We’ll be soliciting lots of feedback on this project, which is designed to create a template for future elections. If you live in the 11th district or know someone who does, please point them to the page that explains how they can help.
It's Not Over, Mr. Williams
USA Today: Pundit Armstrong Williams settles case over promoting education reforms.
Armstrong Williams says the $34,000 he will repay to the U.S. government is a small price to pay to put a 2-year-old punditry scandal behind him.
Is he joking? This isn’t behind him.
Armstrong Williams will always be known as a classic opinion launderer. He took money for promoting government goals in media outlets that weren’t wise to the arrangement.
It was unethical. This settlement doesn’t address that, and if he thinks this salvages even a shred of his reputation, he’s wrong. Again.
Whither Investigative Journalism
Howard Kurtz at the Washington Post says “Tightened Belts Could Put Press In a Pinch“:
Real investigative reporting, as opposed to the what-happened-yesterday stuff, is time-consuming, risky and expensive. And as one news organization after another sheds staff in this tough financial climate, it’s worth considering what aggressive journalism has produced lately.
Yes, worth considering. But it’s also worth remembering the Big Media aren’t the only places where aggressive journalism occurs.
One, which has been around for a while, is the Center for Public Integrity, which does brilliant investigative journalism. It relies on grants and donations, a business model that has supported terrific stuff.
Another, newer project, is Jay Rosen’s budding NewAssignment.net, which has a chance to help redefine the nature of the investigative project in a networked age.
And let’s not forget that the best reporting on government spying on Americans has been done by that famous journalism organization (not), the American Civil Liberties Union. A new report, based on information obtained under the Freedom of Information Act, is an example.
We should worry about the economic implosion that is costing jobs and sapping resources from investigative reporting. But many in the Big Media have been losing their appetite for this for some time.
We need to find ways to move ahead on the assumption that the negative trend will continue.

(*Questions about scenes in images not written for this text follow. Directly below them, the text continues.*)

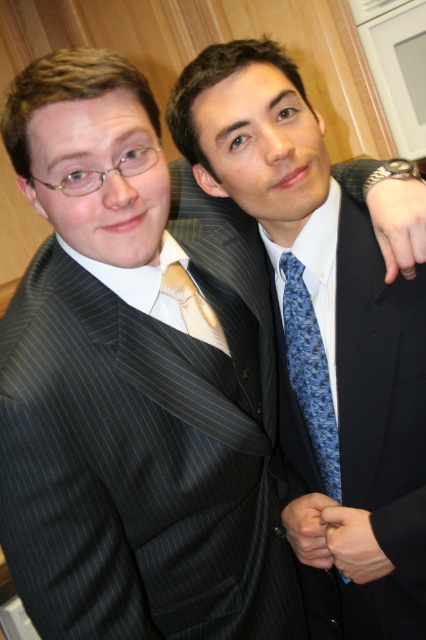
Consider the image. You are standing in the same room and want to locate the pinstriped suit at center. According to the coordinates provided, where should you look?

You should look at point (356, 417) to find the pinstriped suit at center.

You are a photographer adjusting the camera settings to ensure both the pinstriped suit at center and the satin gold tie at center are in focus. Considering their sizes, which one might require more careful adjustment to avoid blurring?

The satin gold tie at center is smaller than the pinstriped suit at center, so it might require more careful adjustment to avoid blurring since smaller objects can be harder to focus on precisely.

You are standing in the room and want to determine which point is closer to you. Can you tell me which one is closer between the point at coordinates (310,422) and the point at coordinates (207,342)?

Point at coordinates (310,422) is closer to you because it is further to the viewer than point at coordinates (207,342).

Blather from the Reader's 'Representative'
The ombudsman of the New York Times, in his current column, decides somewhat incoherently, that the paper was wrong to blow the whistle on a semi-secret government spying program targeting, among others, U.S. citizens.
If the job of the press isn’t to tell us when such things are going on, then the press has no job at all.
Blogging From Home Saves Day for Newspaper Website
At the Providence Journal, where a systems glitch made for big problems, Sheila Lennon volunteered:
to stay home and take emails from reporters and editors. I would publish The Providence Journal’s breaking news on the Web by myself all day from our home den, barefoot. I would email headlines, permalinks and timestamps back to the newsroom to be manually posted on the homepage. No one inside the Journal could see any of it.